Believe it or not, I was once well-liked and friendly. Yet now, so many people I come across daily feel I am bigoted, prejudiced or just plain antagonistic, deceitful and treacherous. It’s sad and lonely sometimes – yet, I can’t help it. I actually love and care about people, creatures, places, and I used to care about this planet.
I also understand oppression from pretty much every angle possible, having lived it myself, and having seen first-hand how it operates in disparate countries. I *get* socio-environmental justice issues. And I have intimately known people from so many races and religions – having had dear friends and many lovers from every background possible, both male and female, or gender-fluid.
Finally, I myself have various issues and represent different marginalized groups at various times in my life (including being low-income, which many people cannot even imagine; but for years, I was solely shopping at the Thrift Store and had about $50/mo after basic expenses; I also drained my mother’s savings by going to grad school and being unemployed for 4 years).
Having lived through 7 years of illegal government surveillance and harassment (they are the most psychotic people around!!), and having spent time in some of the most complicated societies in the world, I do catch onto the many games that people play, unbeknownst to them.

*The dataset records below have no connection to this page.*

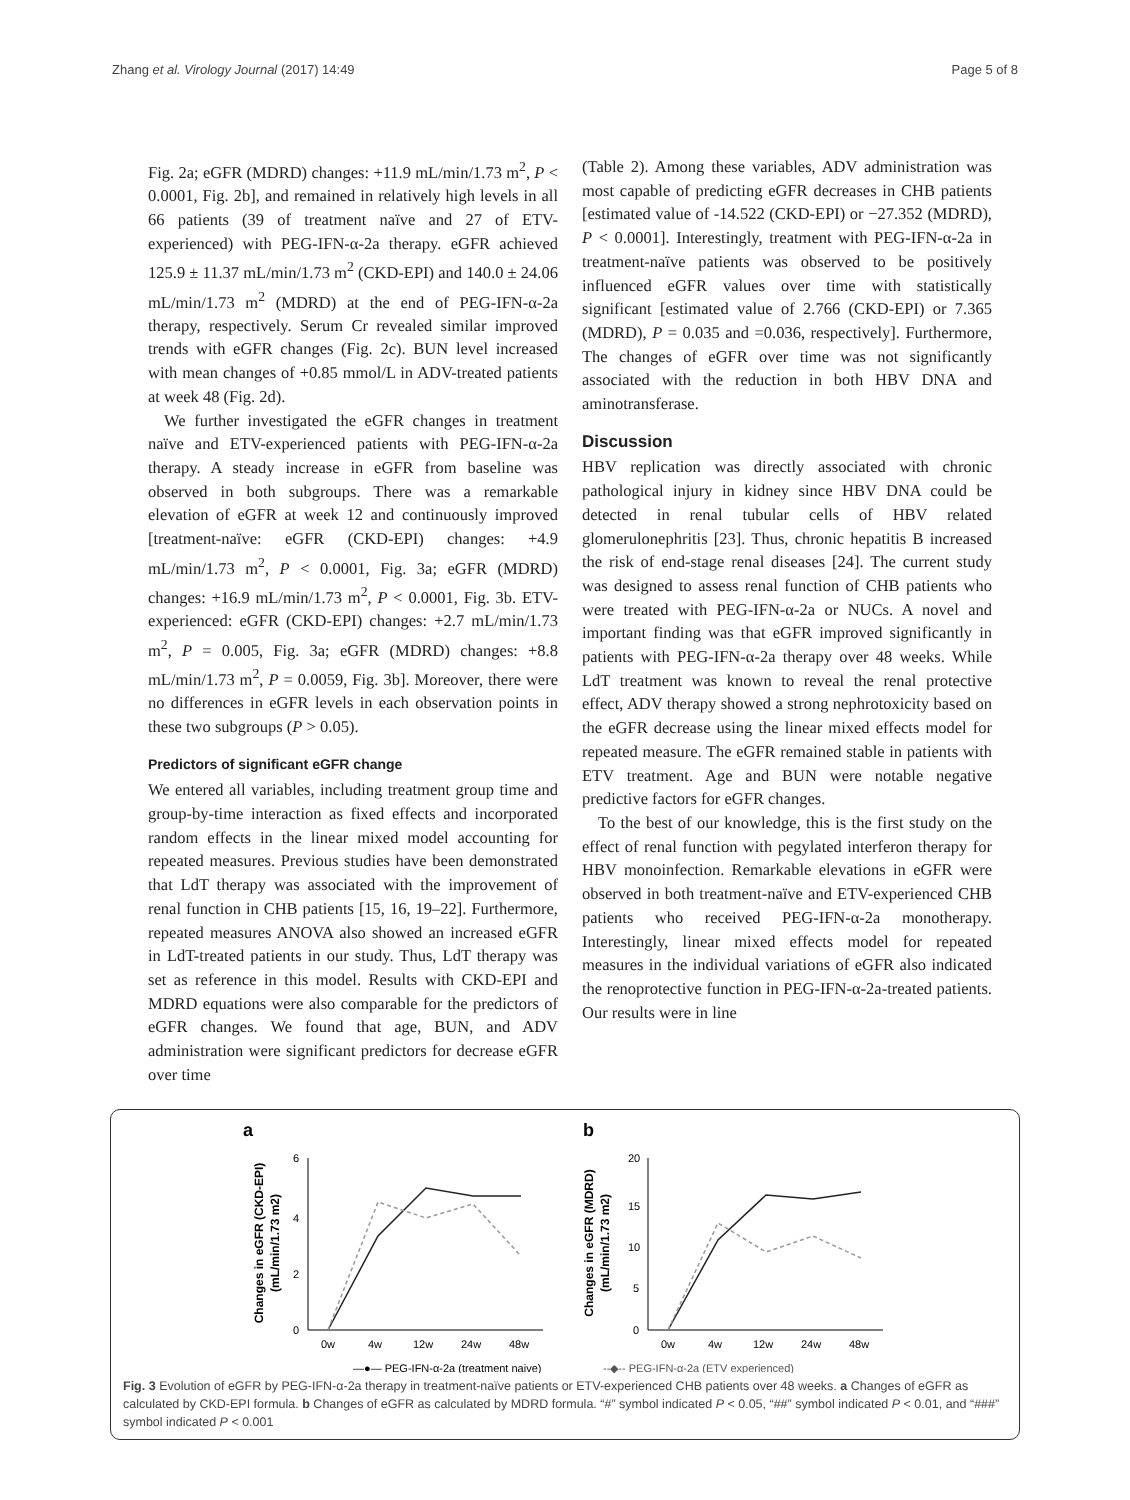Zhang et al. Virology Journal (2017) 14:49 Page 5 of 8
Fig. 2a; eGFR (MDRD) changes: +11.9 mL/min/1.73 m<sup>2</sup>, P < 0.0001, Fig. 2b], and remained in relatively high levels in all 66 patients (39 of treatment naïve and 27 of ETV-experienced) with PEG-IFN-α-2a therapy. eGFR achieved 125.9 ± 11.37 mL/min/1.73 m<sup>2</sup> (CKD-EPI) and 140.0 ± 24.06 mL/min/1.73 m<sup>2</sup> (MDRD) at the end of PEG-IFN-α-2a therapy, respectively. Serum Cr revealed similar improved trends with eGFR changes (Fig. 2c). BUN level increased with mean changes of +0.85 mmol/L in ADV-treated patients at week 48 (Fig. 2d).
We further investigated the eGFR changes in treatment naïve and ETV-experienced patients with PEG-IFN-α-2a therapy. A steady increase in eGFR from baseline was observed in both subgroups. There was a remarkable elevation of eGFR at week 12 and continuously improved [treatment-naïve: eGFR (CKD-EPI) changes: +4.9 mL/min/1.73 m<sup>2</sup>, P < 0.0001, Fig. 3a; eGFR (MDRD) changes: +16.9 mL/min/1.73 m<sup>2</sup>, P < 0.0001, Fig. 3b. ETV-experienced: eGFR (CKD-EPI) changes: +2.7 mL/min/1.73 m<sup>2</sup>, P = 0.005, Fig. 3a; eGFR (MDRD) changes: +8.8 mL/min/1.73 m<sup>2</sup>, P = 0.0059, Fig. 3b]. Moreover, there were no differences in eGFR levels in each observation points in these two subgroups (P > 0.05).
Predictors of significant eGFR change
We entered all variables, including treatment group time and group-by-time interaction as fixed effects and incorporated random effects in the linear mixed model accounting for repeated measures. Previous studies have been demonstrated that LdT therapy was associated with the improvement of renal function in CHB patients [15, 16, 19–22]. Furthermore, repeated measures ANOVA also showed an increased eGFR in LdT-treated patients in our study. Thus, LdT therapy was set as reference in this model. Results with CKD-EPI and MDRD equations were also comparable for the predictors of eGFR changes. We found that age, BUN, and ADV administration were significant predictors for decrease eGFR over time
(Table 2). Among these variables, ADV administration was most capable of predicting eGFR decreases in CHB patients [estimated value of -14.522 (CKD-EPI) or −27.352 (MDRD), P < 0.0001]. Interestingly, treatment with PEG-IFN-α-2a in treatment-naïve patients was observed to be positively influenced eGFR values over time with statistically significant [estimated value of 2.766 (CKD-EPI) or 7.365 (MDRD), P = 0.035 and =0.036, respectively]. Furthermore, The changes of eGFR over time was not significantly associated with the reduction in both HBV DNA and aminotransferase.
Discussion
HBV replication was directly associated with chronic pathological injury in kidney since HBV DNA could be detected in renal tubular cells of HBV related glomerulonephritis [23]. Thus, chronic hepatitis B increased the risk of end-stage renal diseases [24]. The current study was designed to assess renal function of CHB patients who were treated with PEG-IFN-α-2a or NUCs. A novel and important finding was that eGFR improved significantly in patients with PEG-IFN-α-2a therapy over 48 weeks. While LdT treatment was known to reveal the renal protective effect, ADV therapy showed a strong nephrotoxicity based on the eGFR decrease using the linear mixed effects model for repeated measure. The eGFR remained stable in patients with ETV treatment. Age and BUN were notable negative predictive factors for eGFR changes.
To the best of our knowledge, this is the first study on the effect of renal function with pegylated interferon therapy for HBV monoinfection. Remarkable elevations in eGFR were observed in both treatment-naïve and ETV-experienced CHB patients who received PEG-IFN-α-2a monotherapy. Interestingly, linear mixed effects model for repeated measures in the individual variations of eGFR also indicated the renoprotective function in PEG-IFN-α-2a-treated patients. Our results were in line
a
b
Changes in eGFR (CKD-EPI)
(mL/min/1.73 m2)
6
4
2
0
0w
4w
12w
24w
48w
Changes in eGFR (MDRD)
(mL/min/1.73 m2)
20
15
10
5
0
0w
4w
12w
24w
48w
—●— PEG-IFN-α-2a (treatment naive)
--◆-- PEG-IFN-α-2a (ETV experienced)
Fig. 3 Evolution of eGFR by PEG-IFN-α-2a therapy in treatment-naïve patients or ETV-experienced CHB patients over 48 weeks. a Changes of eGFR as calculated by CKD-EPI formula. b Changes of eGFR as calculated by MDRD formula. “#” symbol indicated P < 0.05, “##” symbol indicated P < 0.01, and “###” symbol indicated P < 0.001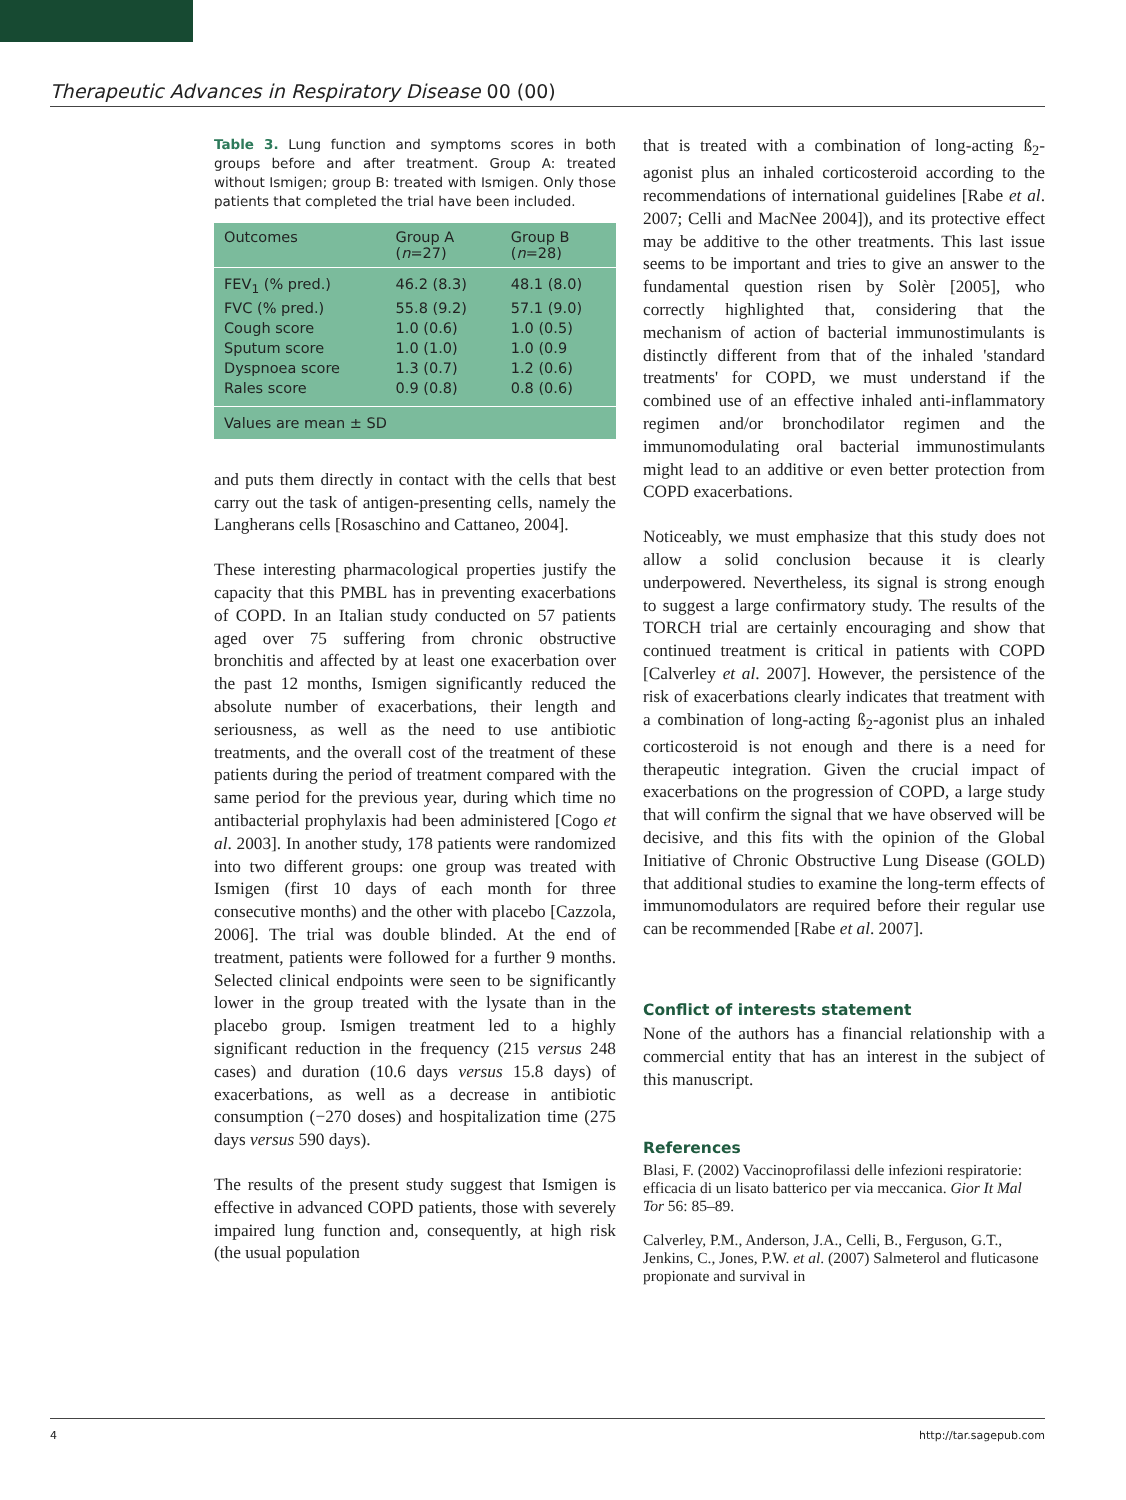Therapeutic Advances in Respiratory Disease 00 (00)
Table 3. Lung function and symptoms scores in both groups before and after treatment. Group A: treated without Ismigen; group B: treated with Ismigen. Only those patients that completed the trial have been included.
| Outcomes | Group A ( n =27) | Group B ( n =28) |
| --- | --- | --- |
| FEV<sub>1</sub> (% pred.) | 46.2 (8.3) | 48.1 (8.0) |
| FVC (% pred.) | 55.8 (9.2) | 57.1 (9.0) |
| Cough score | 1.0 (0.6) | 1.0 (0.5) |
| Sputum score | 1.0 (1.0) | 1.0 (0.9 |
| Dyspnoea score | 1.3 (0.7) | 1.2 (0.6) |
| Rales score | 0.9 (0.8) | 0.8 (0.6) |
| Values are mean ± SD | | |
and puts them directly in contact with the cells that best carry out the task of antigen-presenting cells, namely the Langherans cells [Rosaschino and Cattaneo, 2004].
These interesting pharmacological properties justify the capacity that this PMBL has in preventing exacerbations of COPD. In an Italian study conducted on 57 patients aged over 75 suffering from chronic obstructive bronchitis and affected by at least one exacerbation over the past 12 months, Ismigen significantly reduced the absolute number of exacerbations, their length and seriousness, as well as the need to use antibiotic treatments, and the overall cost of the treatment of these patients during the period of treatment compared with the same period for the previous year, during which time no antibacterial prophylaxis had been administered [Cogo et al. 2003]. In another study, 178 patients were randomized into two different groups: one group was treated with Ismigen (first 10 days of each month for three consecutive months) and the other with placebo [Cazzola, 2006]. The trial was double blinded. At the end of treatment, patients were followed for a further 9 months. Selected clinical endpoints were seen to be significantly lower in the group treated with the lysate than in the placebo group. Ismigen treatment led to a highly significant reduction in the frequency (215 versus 248 cases) and duration (10.6 days versus 15.8 days) of exacerbations, as well as a decrease in antibiotic consumption (−270 doses) and hospitalization time (275 days versus 590 days).
The results of the present study suggest that Ismigen is effective in advanced COPD patients, those with severely impaired lung function and, consequently, at high risk (the usual population
that is treated with a combination of long-acting ß<sub>2</sub>-agonist plus an inhaled corticosteroid according to the recommendations of international guidelines [Rabe et al. 2007; Celli and MacNee 2004]), and its protective effect may be additive to the other treatments. This last issue seems to be important and tries to give an answer to the fundamental question risen by Solèr [2005], who correctly highlighted that, considering that the mechanism of action of bacterial immunostimulants is distinctly different from that of the inhaled 'standard treatments' for COPD, we must understand if the combined use of an effective inhaled anti-inflammatory regimen and/or bronchodilator regimen and the immunomodulating oral bacterial immunostimulants might lead to an additive or even better protection from COPD exacerbations.
Noticeably, we must emphasize that this study does not allow a solid conclusion because it is clearly underpowered. Nevertheless, its signal is strong enough to suggest a large confirmatory study. The results of the TORCH trial are certainly encouraging and show that continued treatment is critical in patients with COPD [Calverley et al. 2007]. However, the persistence of the risk of exacerbations clearly indicates that treatment with a combination of long-acting ß<sub>2</sub>-agonist plus an inhaled corticosteroid is not enough and there is a need for therapeutic integration. Given the crucial impact of exacerbations on the progression of COPD, a large study that will confirm the signal that we have observed will be decisive, and this fits with the opinion of the Global Initiative of Chronic Obstructive Lung Disease (GOLD) that additional studies to examine the long-term effects of immunomodulators are required before their regular use can be recommended [Rabe et al. 2007].
Conflict of interests statement
None of the authors has a financial relationship with a commercial entity that has an interest in the subject of this manuscript.
References
Blasi, F. (2002) Vaccinoprofilassi delle infezioni respiratorie: efficacia di un lisato batterico per via meccanica. Gior It Mal Tor 56: 85–89.
Calverley, P.M., Anderson, J.A., Celli, B., Ferguson, G.T., Jenkins, C., Jones, P.W. et al. (2007) Salmeterol and fluticasone propionate and survival in
4 http://tar.sagepub.com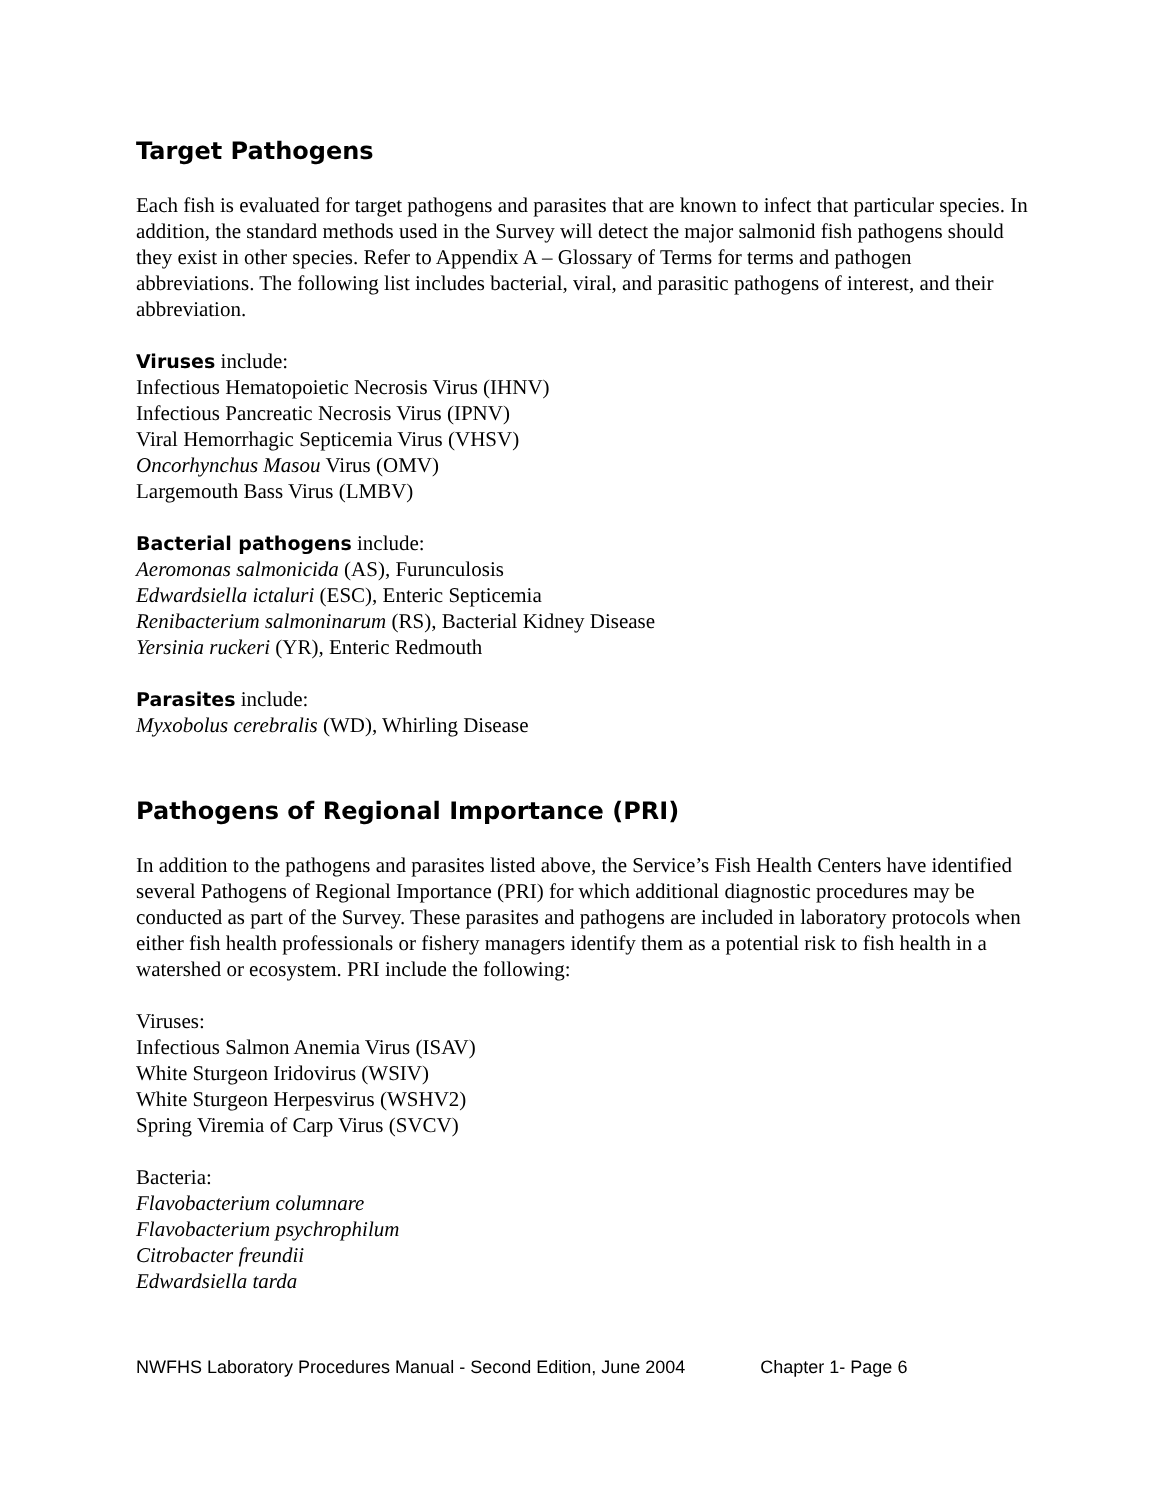Target Pathogens
Each fish is evaluated for target pathogens and parasites that are known to infect that particular species. In addition, the standard methods used in the Survey will detect the major salmonid fish pathogens should they exist in other species. Refer to Appendix A – Glossary of Terms for terms and pathogen abbreviations. The following list includes bacterial, viral, and parasitic pathogens of interest, and their abbreviation.
Viruses include:
Infectious Hematopoietic Necrosis Virus (IHNV)
Infectious Pancreatic Necrosis Virus (IPNV)
Viral Hemorrhagic Septicemia Virus (VHSV)
Oncorhynchus Masou Virus (OMV)
Largemouth Bass Virus (LMBV)
Bacterial pathogens include:
Aeromonas salmonicida (AS), Furunculosis
Edwardsiella ictaluri (ESC), Enteric Septicemia
Renibacterium salmoninarum (RS), Bacterial Kidney Disease
Yersinia ruckeri (YR), Enteric Redmouth
Parasites include:
Myxobolus cerebralis (WD), Whirling Disease
Pathogens of Regional Importance (PRI)
In addition to the pathogens and parasites listed above, the Service’s Fish Health Centers have identified several Pathogens of Regional Importance (PRI) for which additional diagnostic procedures may be conducted as part of the Survey. These parasites and pathogens are included in laboratory protocols when either fish health professionals or fishery managers identify them as a potential risk to fish health in a watershed or ecosystem. PRI include the following:
Viruses:
Infectious Salmon Anemia Virus (ISAV)
White Sturgeon Iridovirus (WSIV)
White Sturgeon Herpesvirus (WSHV2)
Spring Viremia of Carp Virus (SVCV)
Bacteria:
Flavobacterium columnare
Flavobacterium psychrophilum
Citrobacter freundii
Edwardsiella tarda
NWFHS Laboratory Procedures Manual - Second Edition, June 2004 Chapter 1- Page 6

But I never retaliate because: a) I have a naive belief in integrity and Canadian decency; and b) I’m simply not good at setting traps, game-playing, and purposely baiting people, which our survival-of-the-fittest society thrives on. Frankly, my heart is now so battered and bruised, it doesn’t even know which way to turn anymore.
The bottom line is: I *trigger* people, and they *trigger* me. I live in a constant vortex. (December 17, 2018)
NOTE 2: My hospital psychiatrist cares very little about the quality of my life and any progress I make. His sole concern is that I don’t go back into the hospital/psych ward (especially since my last stay was 6 months long). Anyway, I obviously need some talk therapy, but like most good therapies (holistic, natural, alternative, etc), it’s not affordable. I am also hopefully awaiting innovative PTSD therapy that will be coming to Toronto next year (2020) care of Montreal researcher and professor Alain Brunet.
I AM doing much better now, but dealing with relationships and controlling my physiological responses and emotional dysregulation continues to be a major challenge.
NOTE: The Header photo was not taken by me, it came with the template.